Mnemonic
Theatre d' Complicite, 1999
(revival 2001)

Links
Complicite Webpage

"...seeking what is most alive, integrating text, music, image and action to create surprising, disruptive theatre..." -Theatre d' Complicite

"In 1991 tourists descending a 3000-metre peak discover a shrivelled naked body emerging from the ice. How old is it? A man alone in his London flat, unable to sleep, searches in his memory. Or does he imagine? Place and memory collide while stories that are older than the millennium connect to stories that surround us in everyday life. Stories of journeys fragment, reflect, repeat and revolve like the act of memory itself as Mnemonic questions our understanding of time, our capacity to distort history and our attempts to retell the past." --Theatre d' Complicite on Mnemonic.

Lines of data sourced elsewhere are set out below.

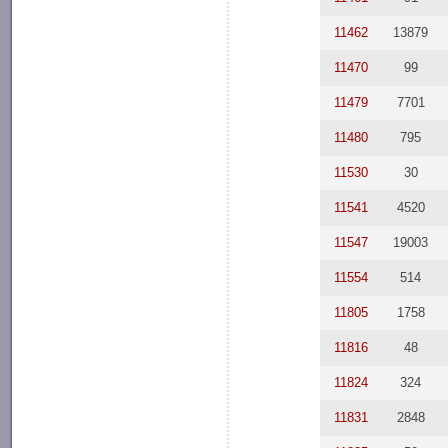
11462
13879
11470
99
11479
7701
11480
795
11530
30
11541
4520
11547
19003
11554
514
11805
1758
11816
48
11824
324
11831
2848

Mnemonic was a landmark production of Theatre d' Complicite, founded in 1983 by Simon McBurney, Annabel Arden, Marcello Magni and Fiona Gordon--currently headed by Artistic Director Simon McBurney. This piece brought Complicite's iconoclastic edge and unparalleled spellbinding [astiche of new media technology in performance to the attention of critics and the theatre world: winning the Drama Desk Award for Unique Theatrical Experience, Lucille Lortel Award for Outstanding Achievement off Broadway for Unique Theatrical Experience, and the Critic's Circle Award for Best New Play (to name a few).

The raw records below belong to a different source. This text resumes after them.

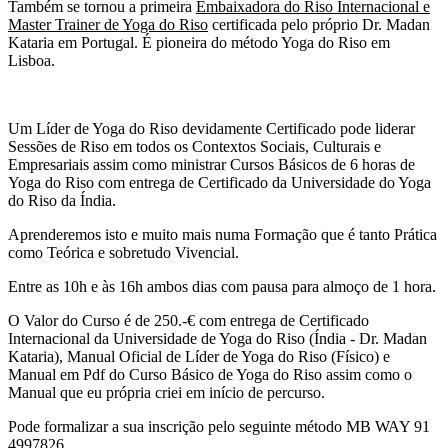
Também se tornou a primeira
Embaixadora do Riso Internacional e
Master Trainer de Yoga do Riso
certificada pelo próprio Dr. Madan
Kataria em Portugal. É pioneira do método Yoga do Riso em
Lisboa.
Um Líder de Yoga do Riso devidamente Certificado pode liderar
Sessões de Riso em todos os Contextos Sociais, Culturais e
Empresariais assim como ministrar Cursos Básicos de 6 horas de
Yoga do Riso com entrega de Certificado da Universidade do Yoga
do Riso da Índia.
Aprenderemos isto e muito mais numa Formação que é tanto Prática
como Teórica e sobretudo Vivencial.
Entre as 10h e às 16h ambos dias com pausa para almoço de 1 hora.
O Valor do Curso é de 250.-€ com entrega de Certificado
Internacional da Universidade de Yoga do Riso (Índia - Dr. Madan
Kataria), Manual Oficial de Líder de Yoga do Riso (Físico) e
Manual em Pdf do Curso Básico de Yoga do Riso assim como o
Manual que eu própria criei em início de percurso.
Pode formalizar a sua inscrição pelo seguinte método MB WAY 91
4997826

Since it's founding in 1983, the company has beendedicated to staging authentic works, theatrical adaptations, and revivals of classic texts--the ensemble focuses on immersing both viewer and performer in a hypnotically seamless integration of new media with physical performer, of dreamscape with reality.

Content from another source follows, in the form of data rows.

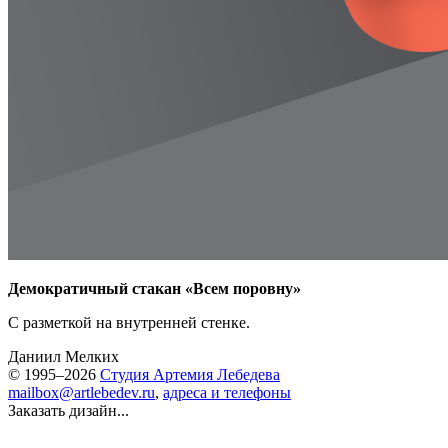
Демократичный стакан «Всем поровну»
С разметкой на внутренней стенке.
Даниил Мелких
© 1995–2026
Студия Артемия Лебедева
mailbox@artlebedev.ru
,
адреса и телефоны
Заказать дизайн...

Complicite's original production, Mnemonic, is both particularly fascinating to me and a landmark in theatre/new media art as their originality and vision situated gallery / experimental venues of performance and installation art in traditional theatre, rupturing and transforming the proscenium setting with their mesmerizing hybrid between play, digital video, dance, photography, and sculpture.